Er legte Rupe ans Herz, Richard unversehens unter Vertrag zu nehmen, und der Firmenchef habe sich beileibe nicht überschlagen, es dann aber getan (Art behauptete das Gegenteil: Blackwell habe „nicht viel davon gehalten“, doch er selbst will gesagt haben: „Nehmen wir ihn unter Vertrag, er klingt wie B. B. King!“). Bevor man Clint Brantley jedoch einen Vertrag für Richard zum Unterzeichnen schicken konnte, fand Rupe heraus, dass dieser noch an Peacock gebunden war. Darüber hinaus war Don Robey immer noch äußerst empört über den Mann, der ihn einfach so verlassen hatte, und wollte seinen Vertrag erst nach einem weiteren Racheakt auflösen: Er mahnte 600 Dollar an, die Rupe schließlich für Richard bezahlte.

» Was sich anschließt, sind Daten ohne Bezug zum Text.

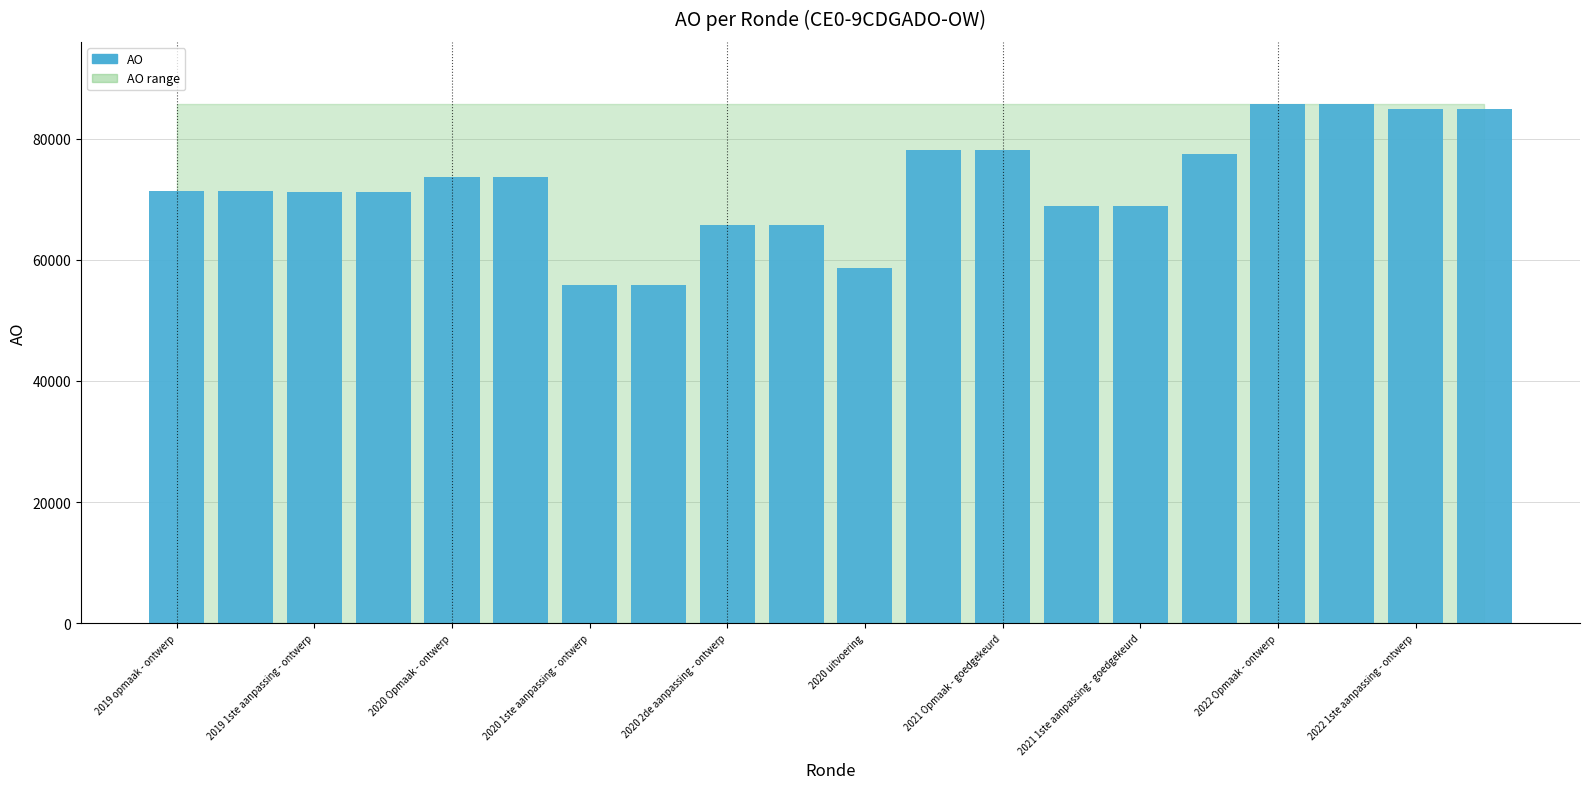

What is the minimum value shown in the chart?

55922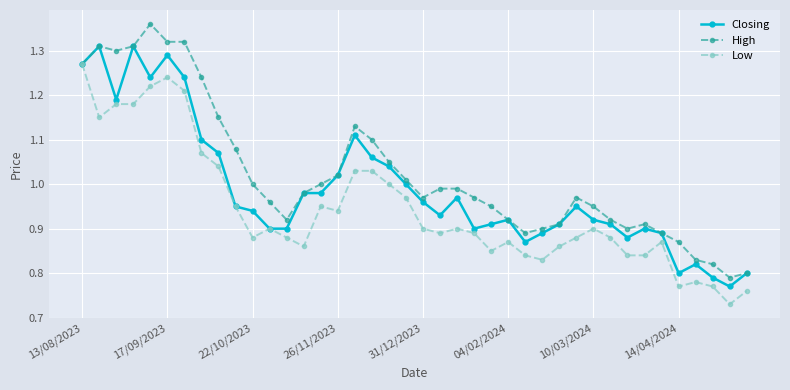

List the series in order of their peak value, lowest first.

Low, Closing, High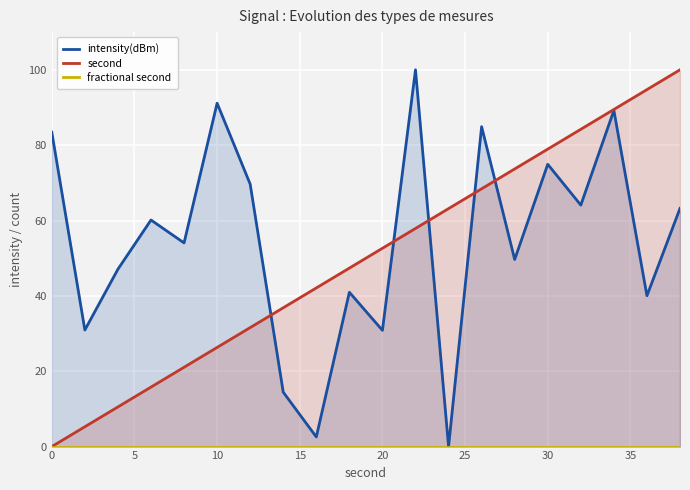

True or false: fractional second and second cross at least once.

False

Er war überzeugt davon, einen richtigen Glücksgriff gemacht zu haben. Nach einem Telefongespräch, in dem sich Richard als großer Fan von Fats Dominos Sound geäußert hatte, setzte Rupe für den 13. September eine Aufnahmesession in New Orleans fest, und zwar im Zentrum der kosmischen Schwerkraft des Blues und Rock – bei J&M Recording im hinteren Teil eines Möbelgeschäfts in der Rampart Street. Er wusste schon zu diesem Zeitpunkt, dass Mr. Penniman bei all seinem Talent ein Quälgeist sein konnte. Richard war, während er auf eine Rückmeldung von Rupe wartete, an einer Tankstelle von der Polizei von Macon festgenommen worden. Er hatte sich auf einem sehr bizarren Ausflug mit einer Frau befunden, die sich (von ihm) beim Sex mit Männern zuschauen ließ. Man verdonnerte ihn wegen unzüchtigen Verhaltens zu einer mehrtägigen Gefängnisstrafe. Solche Aktivitäten konnten einem Star großen Ärger bereiten. Obwohl der Vorfall nicht aktenkundig wurde, hielt sich Richard eigenen Angaben zufolge zumindest für eine Weile von der Stadt fern. „Ich konnte deshalb nicht mehr dorthin zurückkehren. Wir sind einfach ununterbrochen weitergetourt.“
Er blieb gleichwohl lange genug, um den Vertrag mit Specialty zu unterschreiben, ehe er mit den Upsetters zu seinem dritten Versuch, weitreichenden Erfolg zu erlangen, nach New Orleans aufbrach. In seinem Übermut mochte er geglaubt haben, im Begriff zu sein, den Lauf der Geschichte zu ändern, indem er sich von seiner Bestimmung, „richtig rhythmischem Rock ’n’ Roll“ zu spielen, leiten ließ. Falls ja, war er der Einzige, der das dachte.